Sergey Naryshkin, capo dell’Svr, il servizio segreto estero – erede del leggendario primo direttorato del Kgb – è un uomo che, per capirci, definì l’avvelenamento di Navalny in Siberia in realtà un «complotto dell’Occidente per trovare una vittima sacrificale».
Ex capo dell'amministrazione presidenziale di Dmitry Medvedev dal 2008, Naryshkin guida il servizio accusato di alcuni gravissimi hackeraggi, come per esempio Solar Winds, in America, o in Europa, ma quando gliene fu chiesto, rispose così: «Ne sarei lusingato, ma non posso rivendicare i risultati creativi degli altri come suoi».
A Mosca il suo sorriso tra scherno e sarcasmo è ben conosciuto e temuto. Poi c’è Sergey Shoigu, ministro della difesa, tecnicamente non un siloviki o un membro dei servizi, ma da lui dipende in ultima analisi il Gru, il servizio segreto militare, autore degli hackeraggi delle mail di Hillary Clinton, di Angela Merkel e del Bundestag, o della disruption operata in Ucraina con i malware Not Petya, che causarono da soli dieci miliardi di dollari di danni all’economia. Shoigu è l’unico uomo del governo con cui Putin trascorra vacanze e tempo insieme, quasi sempre in Siberia (da dove Shoigu viene, ai confini con la Mongolia).

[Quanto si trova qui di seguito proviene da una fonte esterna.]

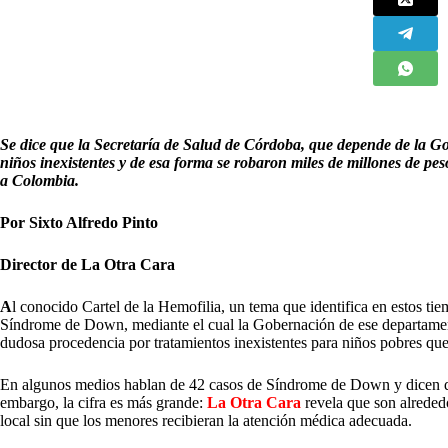
Se dice que la Secretaría de Salud de Córdoba, que depende de la G
niños inexistentes y de esa forma se robaron miles de millones de pe
a Colombia.
Por Sixto Alfredo Pinto
Director de La Otra Cara
A
l conocido Cartel de la Hemofilia, un tema que identifica en estos tie
Síndrome de Down, mediante el cual la Gobernación de ese departament
dudosa procedencia por tratamientos inexistentes para niños pobres q
En algunos medios hablan de 42 casos de Síndrome de Down y dicen qu
embargo, la cifra es más grande:
La Otra Cara
revela que son alrede
local sin que los menores recibieran la atención médica adecuada.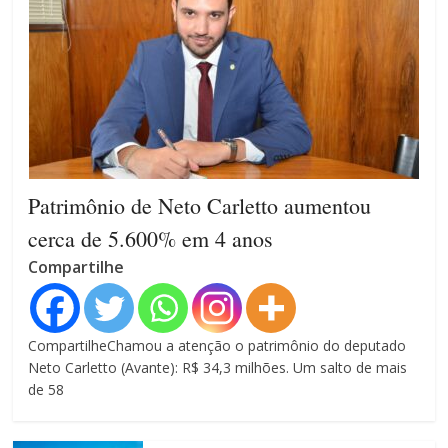
Patrimônio de Neto Carletto aumentou
cerca de 5.600% em 4 anos
Compartilhe
CompartilheChamou a atenção o patrimônio do deputado
Neto Carletto (Avante): R$ 34,3 milhões. Um salto de mais
de 58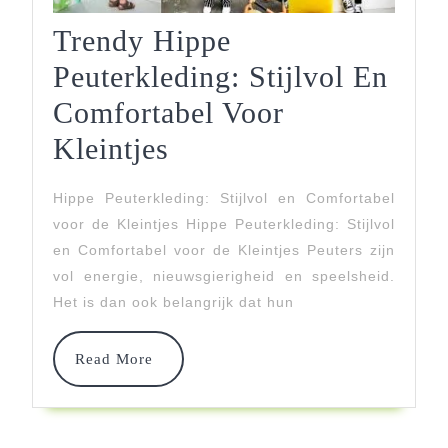
Trendy Hippe
Peuterkleding: Stijlvol En
Comfortabel Voor
Trendy
Kleintjes
Hippe
Hippe Peuterkleding: Stijlvol en Comfortabel
Peuterkleding:
voor de Kleintjes Hippe Peuterkleding: Stijlvol
Stijlvol
en Comfortabel voor de Kleintjes Peuters zijn
vol energie, nieuwsgierigheid en speelsheid.
En
Het is dan ook belangrijk dat hun
Comfortabel
Voor
Read
Read More
More
Kleintjes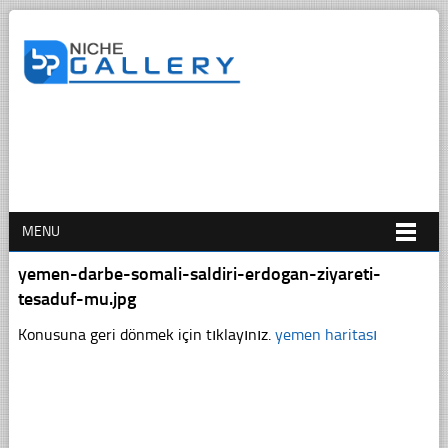
MENU
yemen-darbe-somali-saldiri-erdogan-ziyareti-
tesaduf-mu.jpg
Konusuna geri dönmek için tıklayınız.
yemen haritası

Li si vede vestiti di pelli andare a pesca e caccia nel gelo come vecchi amici. Forse il meno influente di questo quartetto è il capo dell’Fsb, Alexander Bortnikov, per il semplice fatto che l’agenzia conserva su di sé, abbastanza direttamente, la mano stessa di Putin, ma anche Bortnikov porta su di sé –anche in termini di sanzioni – il peso di alcune tra le operazioni più gravi di cui la Russia è ufficialmente accusata: Bortnikov è stato sanzionato dall’Unione europea nel marzo del 2021, accusato di aver autorizzato e organizzato l’avvelenamento di Navalny, nella stessa tornata in cui Evgheny Prigozhin (“il cuoco di Putin”, capo della troll factory di San Pietroburgo) è stato sottoposto a sanzioni per azioni criminali del Wagner Group, i mercenari russi in Libia, Siria, e Ucraina orientale, oltre che naturalmente in Centro Africa. Bortnikov ne è accusato assieme ad altri estremisti dell’amministrazione presidenziale, tra i quali l’Unione europea elenca Andrei Yarin, capo del direttorato Interno, Sergei Kiriyenko, vicecapo staff del Cremlino, i viceministri della Difesa Aleksey Krivoruchko e Pavel Popov, il capo delle prigioni Alexander Kalashnikov, il procuratore generale Igor Krasnov.
Sono questi, forse più ancora dello stesso Putin, i quattro uomini che hanno in mano le sorti dell’operazione-Ucraina per il Cremlino, e di tanta parte della stabilità europea a breve.